In Swish’s day, members wanting a loan filled out an application, which a credit committee would then approve or deny. But when the credit committee denied an application Swish thought should’ve been approved, he would often take matters into his own hands. He would slip the denied application back at the bottom of the committee’s stack, and when they unwittingly revisited the application again later in the day, they often approved it. He frequently co-signed loans himself when others wouldn’t, citing the low-risk: the borrowers were TVA career employees, who would be signing up for payroll deduction. In many cases, he knew them personally.
Years later, Dick Swisher would run into people who shared stories about his dad’s insistent helpfulness: They would apply for a $1,200 loan for a car, but Swish would press them to take $1,500 instead, just in case. If it was still too much, Swish would urge them to use the extra to take vacation with their family.
“It was that sort of atmosphere that my father engendered,” said Dick Swisher. “He knew these people, and he liked them and he wanted to help them. And I think that's the atmosphere that existed in creating.”
Once a month, Swish would come home with a box of printed newsletters he had put together. His family would sit at the kitchen table and help him fold and stuff the letters into envelopes to send to all of the credit union members.
Filled with interesting factoids, member updates, practical financial tips for different areas of life (annual college tuition in 1970: $1,500) and witticisms urging common-sense spending (“People get into debt to keep up with those who already are”), Swisher’s newsletters provided snapshots into the financial life and personality of the credit union as it evolved and helped members navigate holidays, economic crises, and changing technology. A 1969 newsletter warns about the risks of the “new credit card scheme,” and encourages members against impulse buying.

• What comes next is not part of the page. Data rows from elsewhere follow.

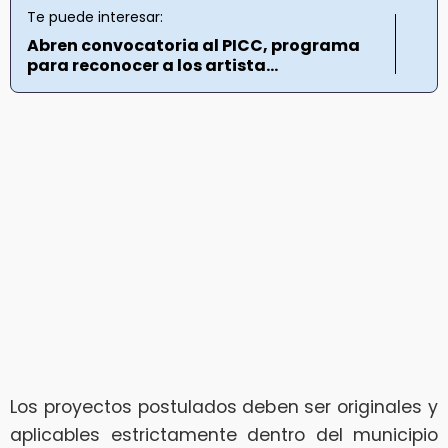
Te puede interesar:
Abren convocatoria al PICC, programa
para reconocer a los artista...
Los proyectos postulados deben ser originales y
aplicables estrictamente dentro del municipio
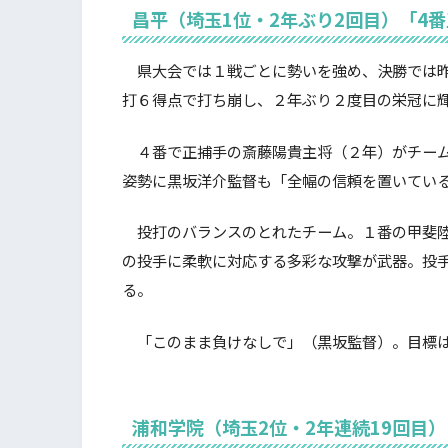
昌平（埼玉1位・2年ぶり2回目）「4
県大会では１戦ごとに勢いを強め、決勝では昨
打６得点で打ち崩し、２年ぶり２度目の栄冠に
４番で正捕手の斎藤陽貴主将（２年）がチーム
姿勢に黒坂洋介監督も「全幅の信頼を置いてい
投打のバランスのとれたチーム。１番の甲斐陸
の投手に柔軟に対応する多彩な攻撃が武器。投
る。
「このまま負けなしで」（黒坂監督）。目標は
浦和学院（埼玉2位・2年連続19回目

One 1970 letter included a list of random facts called “Potpourri”: the list detailed the credit union’s $11 million assets, alongside the prediction that by 2000, “airbuses” would shuttle people from New York to London in 30 minutes. Another included a rhyme, under the title “Happy Little Tune”: “Here’s a song you can hum to yourself the next time you need extra money. The tune is “Home on the Range: Oh give me a loan — where the money’s our own — and the in’trest is never too high...where insurance is giv’n — in case I’m not livin’ — my kin folk won’t pay if I die.”
The 1973 newsletter describes a major highlight: the retirement party for Swish, where “over 500 people came by to wish ‘Swish’ the very best.”
Over the years, annual newsletters and reports would continue to usher members through changing times as the credit union expanded outside the TVA in the 1980s; opened suburban branches as the downtown sector declined; opened its first ATM called “Capt’n Hoot”; changed its name in 1994; transitioned into online banking in the late 1990s; prepared for Y2K in 1999; weathered the financial crisis in 2008; expanded and moved offices and downtown Chattanooga revived again; and during that entire time, continued to open branches throughout the region. By 2018, the credit union served 135,000 members across 13 counties.
Dick Swisher, who raised his own family in Chattanooga and served on the credit union board in the 1980s, has been able to witness the credit union’s transformation alongside the city’s. He still senses a spirit about the credit union that reminds him of his dad, and those early days.